Wait times are intermittently spiking to 100 or more seconds on all clouds. These spikes only last about three minutes and occur about once every two hours. We are investigating the cause.
2019-August-08 Service Incident
Incident Report for Sauce Labs US West Data Center
Postmortem

Dates:

August 8th, 2019 07:35 -13:22 PDT

What happened:

Intermittently, customers couldn’t start tests and wait times exceeded normal durations on the Windows and Linux cloud.

Why it happened:

A routine code deploy caused a short disruption to our service. These short disruptions are normal for any cloud service and ours is designed to recover within seconds, with no impact upon customer testing. However, a combination of recent changes to our service made the normal recovery process fail on the PC/Linux cloud. These factors included slightly slower boot times on our VMs and recent increases to the size of the cloud. The code deploy also coincided with a high volume of tests, which made the recovery process yet more difficult. Consequently, the PC/Linux cloud was unable to boot enough VMs of the most requested images to keep up with demand.

How we fixed it:

We corrected this issue by throttling traffic and manually adjusting our scheduling logic until the system cleared the backlog of customer demand.

What we are doing to prevent it from happening again:

We’ve improved the performance and logic of the key cloud state management service, addressed slow boot times on the affected hypervisors and added better alerting.
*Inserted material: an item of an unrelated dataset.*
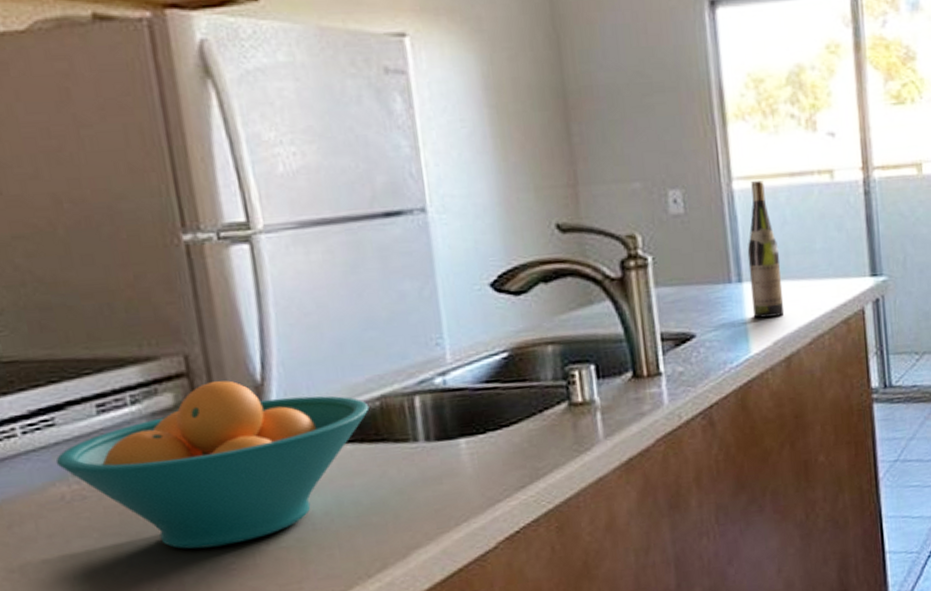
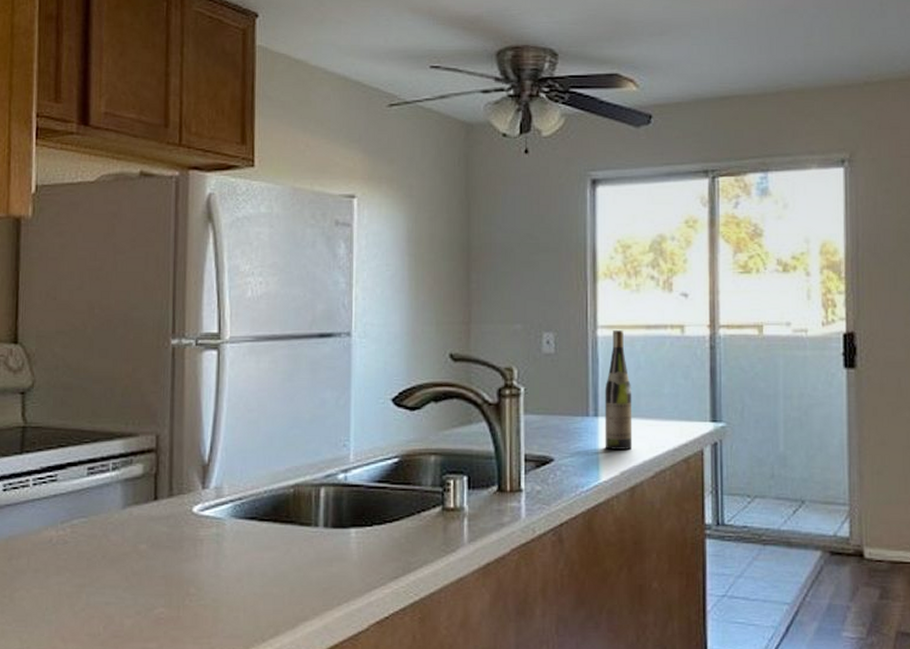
fruit bowl: present [55,380,370,550] -> none [51,459,285,597]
In addition, we developed a new set of tools and procedures to deal with this much more quickly should a similar issue arise. We are also reviewing our test coverage for the scheduler to find any similar corner cases we may have missed.

Posted 2 days ago. Aug 15, 2019 - 17:46 PDT

Resolved
All services are now fully operational.
Posted 9 days ago. Aug 08, 2019 - 13:22 PDT
Update
The PC cloud is recovering but still experiencing high wait times and failures. We are taking remedial action.
Posted 9 days ago. Aug 08, 2019 - 11:12 PDT
Update
Mac and iOS Simulator tests are now running normally. We continue to investigate high wait times in our PC cloud.
Posted 10 days ago. Aug 08, 2019 - 09:13 PDT
Update
We are continuing to investigate this issue.
Posted 10 days ago. Aug 08, 2019 - 08:49 PDT
Investigating
We are experiencing high wait times on iOS simulators, PC and Mac. We are investigating.
Posted 10 days ago. Aug 08, 2019 - 08:07 PDT
This incident affected: Manual Testing (Manual VM Testing) and Automated VM Testing (Automated PC Testing, Automated Mac Testing, Automated iOS Simulator Testing).